Calibre’s robust conversion engine can be leveraged to help with formatting tasks. Converting with calibre helps when you are dealing with a format you cannot easily edit, or a format you aren’t very familiar. It’s also helpful in situations where the insides of the file is such as mess it’s hard to understand.
Many of these tasks are geared toward people who already have an ebook in an existing format that they need to clean up. A common case is a book from Project Gutenberg. Ebooks from Project Gutenberg are in no way poor quality. However, a TXT file is not going to have any formatting because the format doesn’t support it. There is a large number of people who want to add fancy formatting to classic titles. Another reason for conversion first is HTML documents produced by Microsoft Word. While Word is a great text editor its HTML output is atrocious. There is often lots of extra formatting information that is unnecessary and unused. Conversion can reduce the amount of time they need to spend adding formatting by using calibre as a first step.
Some common ebook formats MOBI (used by Amazon) and eReader PDB are compiled. They are not easily edited and one of the easiest ways to make changes is to convert to a format that has robust editing tools.
There have been many ebook formats over the decades that ebooks have been around. I’m not going to go into why there are so many ebook formats but know that many of them are not widely used any more. It’s easier to take a format like an ebook in the Plucker format from Project Gutenberg and convert it to an easy to edit format than working in the Plucker format.
Now that the whys are out of the way let’s move on to the hows.

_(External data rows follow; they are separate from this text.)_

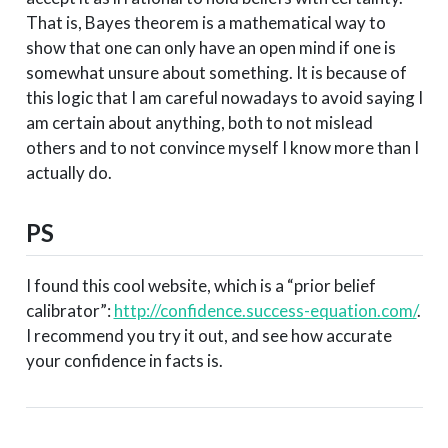
That is, Bayes theorem is a mathematical way to
show that one can only have an open mind if one is
somewhat unsure about something. It is because of
this logic that I am careful nowadays to avoid saying I
am certain about anything, both to not mislead
others and to not convince myself I know more than I
actually do.
PS
I found this cool website, which is a “prior belief
calibrator”:
http://confidence.success-equation.com/
.
I recommend you try it out, and see how accurate
your confidence in facts is.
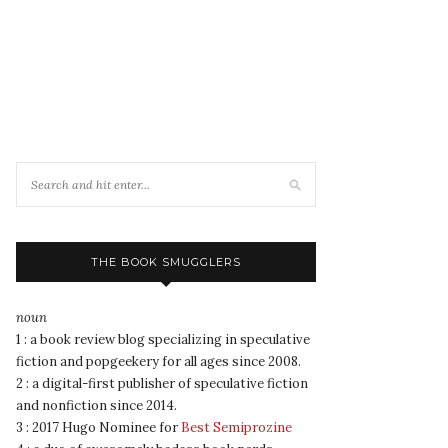
THE BOOK SMUGGLERS
noun
1 : a book review blog specializing in speculative
fiction and popgeekery for all ages since 2008.
2 : a digital-first publisher of speculative fiction
and nonfiction since 2014.
3 : 2017 Hugo Nominee for
Best Semiprozine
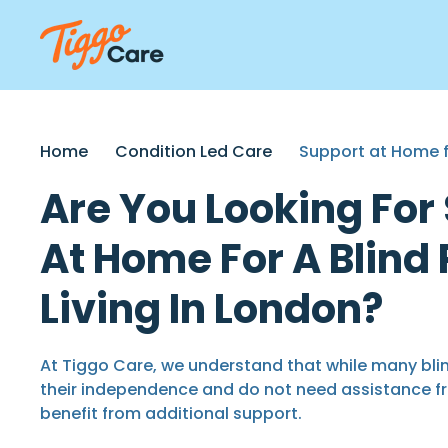
Home
Condition Led Care
Support at Home f
Are You Looking For
At Home For A Blind
Living In London?
At Tiggo Care, we understand that while many blin
their independence and do not need assistance f
benefit from additional support.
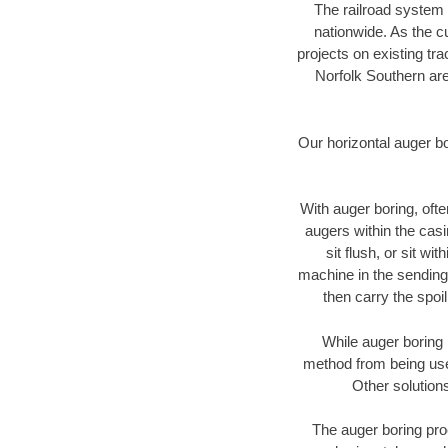
The railroad system 
nationwide. As the c
projects on existing t
Norfolk Southern are
Our horizontal auger b
With auger boring, ofte
augers within the casi
sit flush, or sit w
machine in the sending 
then carry the spoi
While auger boring 
method from being used
Other solutions
The auger boring proc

When converting from any format there are a few output formats I recommend. EPUB is of course easy to edit using Sigil. If you want to use HTML as your base format I would commend looking into calibre’s HTMLZ output. HTMLZ is really a ZIP file with a single HTML file inside of it. One major advantage of HTMLZ over EPUB is HTMLZ output has some options that can be used to clean up the output. For instance HTMLZ can condense CSS styling to a basic set and produce a CSS HTML file inside of the archive.

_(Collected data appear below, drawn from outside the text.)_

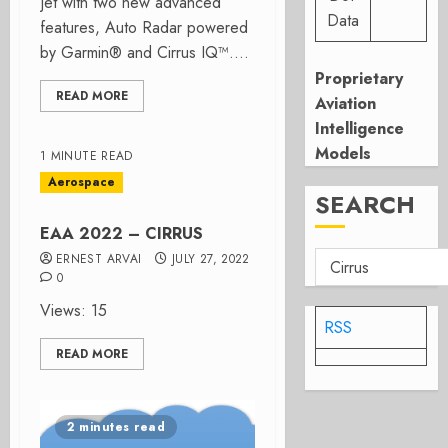
Jet with two new advanced
Data
features, Auto Radar powered
by Garmin® and Cirrus IQ™....
Proprietary
READ MORE
Aviation
Intelligence
Models
1 MINUTE READ
Aerospace
SEARCH
EAA 2022 – CIRRUS
ERNEST ARVAI
JULY 27, 2022
0
Views: 15
RSS
READ MORE
2 minutes read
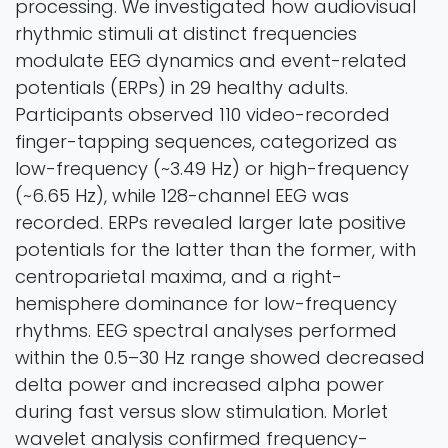
processing. We investigated how audiovisual
rhythmic stimuli at distinct frequencies
modulate EEG dynamics and event-related
potentials (ERPs) in 29 healthy adults.
Participants observed 110 video-recorded
finger-tapping sequences, categorized as
low-frequency (~3.49 Hz) or high-frequency
(~6.65 Hz), while 128-channel EEG was
recorded. ERPs revealed larger late positive
potentials for the latter than the former, with
centroparietal maxima, and a right-
hemisphere dominance for low-frequency
rhythms. EEG spectral analyses performed
within the 0.5–30 Hz range showed decreased
delta power and increased alpha power
during fast versus slow stimulation. Morlet
wavelet analysis confirmed frequency-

Another option for conversion is TXT output. TXT by itself will remove all formatting. If the file is so poorly formatted it could be easier to start from scratch and add all formatting back yourself. TXT output also has the advantage of being able to produce Markdown or Textile formatted output. Both of these give basic formatting while removing extraneous formatting information.
Finally, when converting with calibre look at the Heuristic formatting options. They are disabled by default and should be used with care (Except with non-Markdown and non-Textile TXT input). There are heuristics for many common formatting needs such as detecting and formatting chapters and chapter subtitles. There are heuristics for italicizing common cases, removing unnecessary hyphens, and fixing broken lines. There are more options than these and it’s a good idea to go though them all and enable the ones that apply to the ebook your working on.
My recommendation is if you’re starting with a poorly formatted starting point use conversion to do some of the basic work for you. Conversion is an automated process and can take care of some tedious tasks for you but it’s not a replacement for human editing.